Detroit rapper Danny Brown returns to Movement for his fourth appearance, bringing 15-plus years of catalog to the Waterfront stage and a new dance track that's become the city's spring anthem.

Danny Brown is always onto the next thing

Danny Brown plays the Waterfront stage at Hart Plaza on Saturday, May 23, for his fourth Movement Music Festival appearance. He performed at Movement in 2015, 2017, and 2019. This year also marks Paxahau's 20th anniversary leading the festival.

"I can say that this is the best set I've had in my entire career," Brown told the Detroit Metro Times. He puts that down to the span of material now available to him. "Almost over 15 years of music now. The fact that a lot of this should sound cohesive."

The claim has evidence. Brown released Stardust, his sixth studio album, on November 7 last year. It reached No. 25 on Billboard's Top Dance Albums and No. 20 on the North American College and Community Radio Chart. The record was a deliberate pivot from 2023's Quaranta, which was dense and introspective, built around Detroit producers like Quelle Chris and Chuck Inglish. Stardust kept the self-examination but set it over EDM and hyperpop-influenced beats.

The lyrics track where he has been. On "Book of Daniel," he raps: "Used to write rhymes 'til I start to tear up / Lost a couple punchline 'cause the ink smeared up / Now I made it past a decade, who the top? Dot and Thebe. And that's me, the big three." In "All4u," he goes back further: "Wrote raps 'til the ink ran dry / Want it so bad that I just might cry."

His audience has always split along album lines. One crowd wants the chain-rattling energy of XXX (2011) and Atrocity Exhibition (2016), the work that made him a festival mainstay.
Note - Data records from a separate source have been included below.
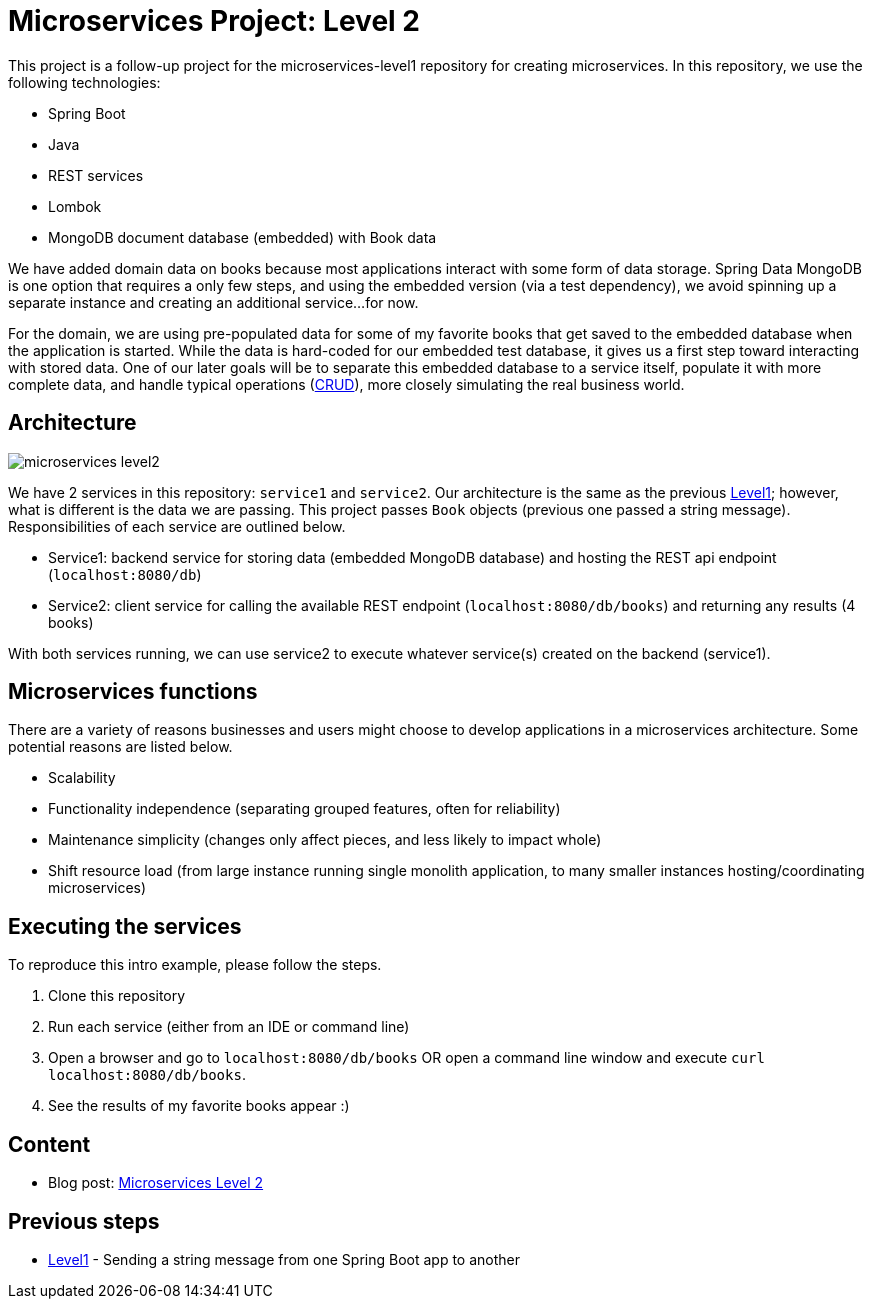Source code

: = Microservices Project: Level 2

This project is a follow-up project for the microservices-level1 repository for creating microservices. In this repository, we use the following technologies:

* Spring Boot
* Java
* REST services
* Lombok
* MongoDB document database (embedded) with Book data

We have added domain data on books because most applications interact with some form of data storage. Spring Data MongoDB is one option that requires a only few steps, and using the embedded version (via a test dependency), we avoid spinning up a separate instance and creating an additional service...for now.

For the domain, we are using pre-populated data for some of my favorite books that get saved to the embedded database when the application is started. While the data is hard-coded for our embedded test database, it gives us a first step toward interacting with stored data. One of our later goals will be to separate this embedded database to a service itself, populate it with more complete data, and handle typical operations (https://en.wikipedia.org/wiki/Create,_read,_update_and_delete[CRUD^]), more closely simulating the real business world.

== Architecture

image::microservices-level2.png[]

We have 2 services in this repository: `service1` and `service2`. Our architecture is the same as the previous https://github.com/JMHReif/microservices-level1[Level1^]; however, what is different is the data we are passing. This project passes `Book` objects (previous one passed a string message). Responsibilities of each service are outlined below.

* Service1: backend service for storing data (embedded MongoDB database) and hosting the REST api endpoint (`localhost:8080/db`)
* Service2: client service for calling the available REST endpoint (`localhost:8080/db/books`) and returning any results (4 books)

With both services running, we can use service2 to execute whatever service(s) created on the backend (service1).

== Microservices functions

There are a variety of reasons businesses and users might choose to develop applications in a microservices architecture. Some potential reasons are listed below.

* Scalability
* Functionality independence (separating grouped features, often for reliability)
* Maintenance simplicity (changes only affect pieces, and less likely to impact whole)
* Shift resource load (from large instance running single monolith application, to many smaller instances hosting/coordinating microservices)

== Executing the services

To reproduce this intro example, please follow the steps.

1. Clone this repository
2. Run each service (either from an IDE or command line)
3. Open a browser and go to `localhost:8080/db/books` OR open a command line window and execute `curl localhost:8080/db/books`.
4. See the results of my favorite books appear :)

== Content

* Blog post: https://jmhreif.com/blog/microservices-level2/[Microservices Level 2^]

== Previous steps

* https://github.com/JMHReif/microservices-level1[Level1] - Sending a string message from one Spring Boot app to another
Another latched on to Quaranta as the definitive Brown statement. He understands the dynamic. He does not plan to resolve it. "I just think that's an evolution," he said. "I'm just a growing person. I think all my work is just a reflection of where I'm at at that time."

In April, Brown dropped "Lift You Up," a dance track sampling Salameh and Raje's "THEYTOOKMYMONEY." The video features Detroit images, his face on the Spirit of Detroit statue, and kids jitting. Detroit's jit culture has been building back into public visibility, and the song landed in the middle of that moment. "I wasn't thinking I was making a Detroit song," he said. "Everybody hit me like, 'Damn, this is so Detroit.' So I guess I'm just a Detroit motherfucker."

Brown also stepped back from The Danny Brown Show, the weekly podcast he hosted for two years, in December. "Honestly, it's like, I'm just really too busy for it," he said.

New music is in progress. He has not committed to a direction. "I never really plan what the fuck I'm gonna do. I just started trying to make stuff and then eventually it is what it is."

The May 23 set at Hart Plaza is framed as a career retrospective: 15-plus years of material in a single hour on Detroit's biggest outdoor stage. Brown has made this trip three times before. He says the fourth is the best one. The catalog backs that up.